(Saved entries)
--------------------------------------------------

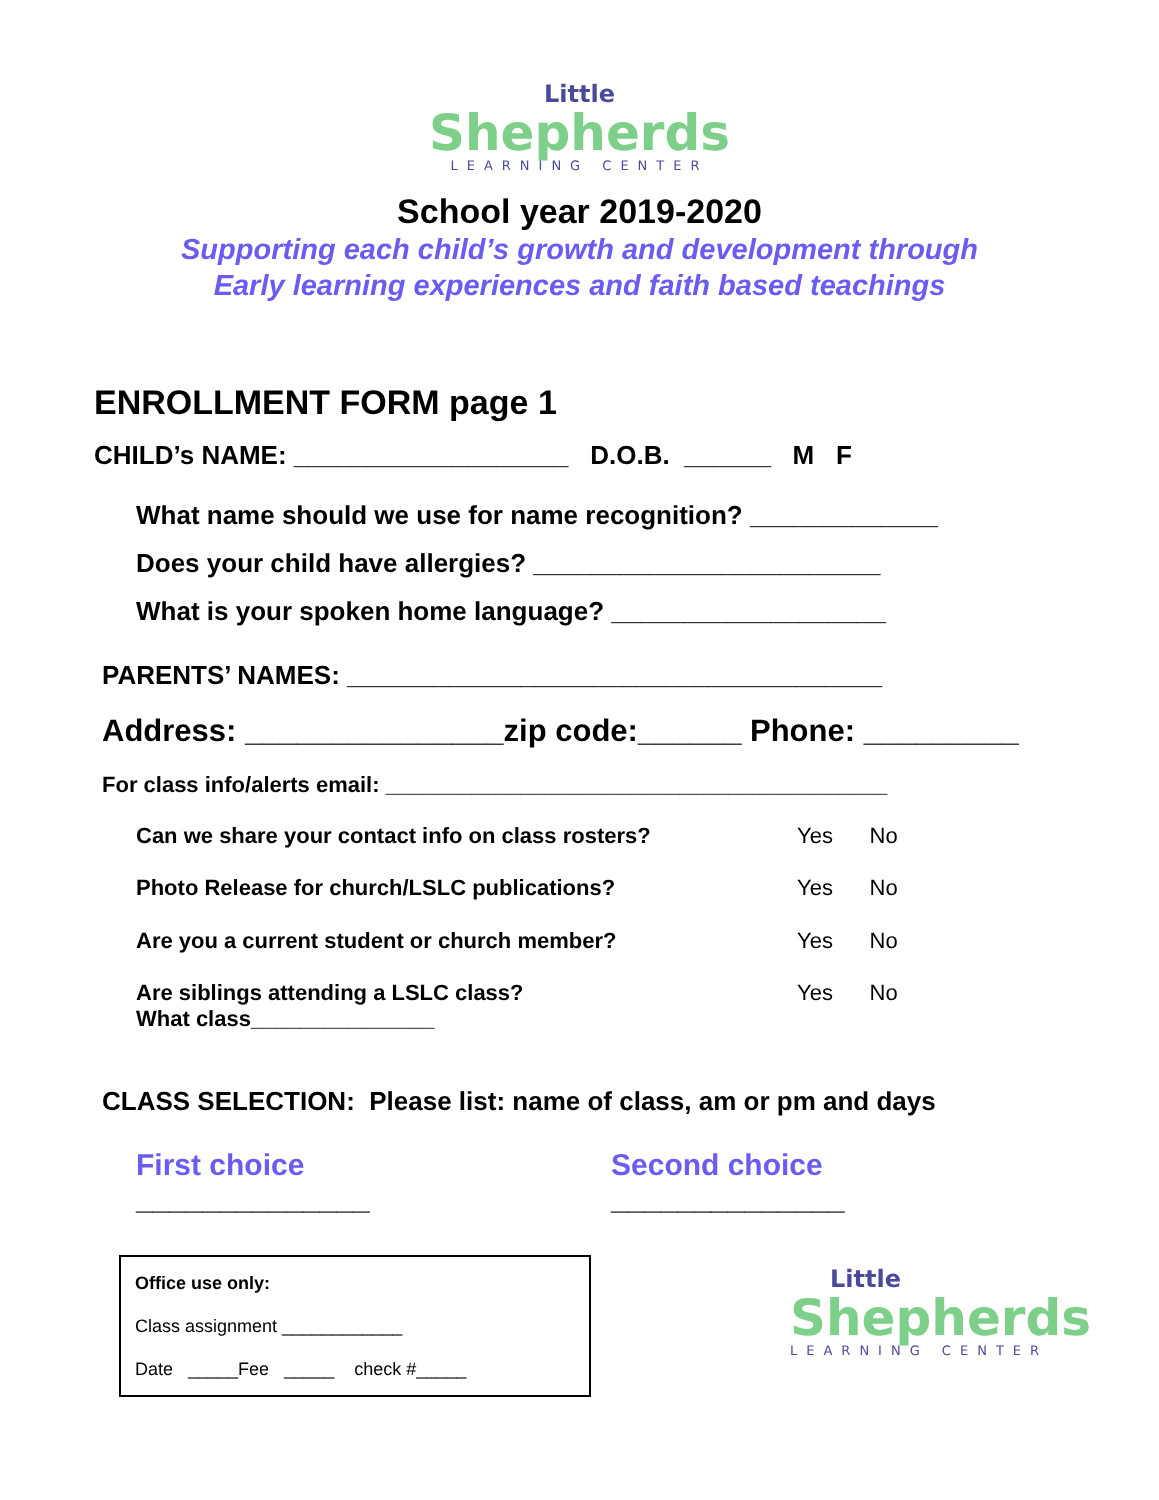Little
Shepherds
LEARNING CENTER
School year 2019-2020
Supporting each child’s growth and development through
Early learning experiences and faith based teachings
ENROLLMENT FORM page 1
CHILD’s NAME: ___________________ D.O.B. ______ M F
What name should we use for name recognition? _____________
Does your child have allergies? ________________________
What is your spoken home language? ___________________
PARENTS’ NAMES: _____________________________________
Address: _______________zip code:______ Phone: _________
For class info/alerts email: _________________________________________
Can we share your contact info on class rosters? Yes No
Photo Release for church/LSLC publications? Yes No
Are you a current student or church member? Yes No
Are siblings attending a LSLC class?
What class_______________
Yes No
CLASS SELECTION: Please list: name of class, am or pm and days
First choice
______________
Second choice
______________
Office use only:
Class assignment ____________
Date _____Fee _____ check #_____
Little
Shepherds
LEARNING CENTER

--------------------------------------------------

**INSTRUCTIONS TO FOLLOW:** Every line above must be printed again exactly, pictures excluded.

**SOLUTION:**
Little
Shepherds
LEARNING CENTER
School year 2019-2020
Supporting each child’s growth and development through
Early learning experiences and faith based teachings
ENROLLMENT FORM page 1
CHILD’s NAME: ___________________ D.O.B. ______ M F
What name should we use for name recognition? _____________
Does your child have allergies? ________________________
What is your spoken home language? ___________________
PARENTS’ NAMES: _____________________________________
Address: _______________zip code:______ Phone: _________
For class info/alerts email: _________________________________________
Can we share your contact info on class rosters? Yes No
Photo Release for church/LSLC publications? Yes No
Are you a current student or church member? Yes No
Are siblings attending a LSLC class?
What class_______________
Yes No
CLASS SELECTION: Please list: name of class, am or pm and days
First choice
______________
Second choice
______________
Office use only:
Class assignment ____________
Date _____Fee _____ check #_____
Little
Shepherds
LEARNING CENTER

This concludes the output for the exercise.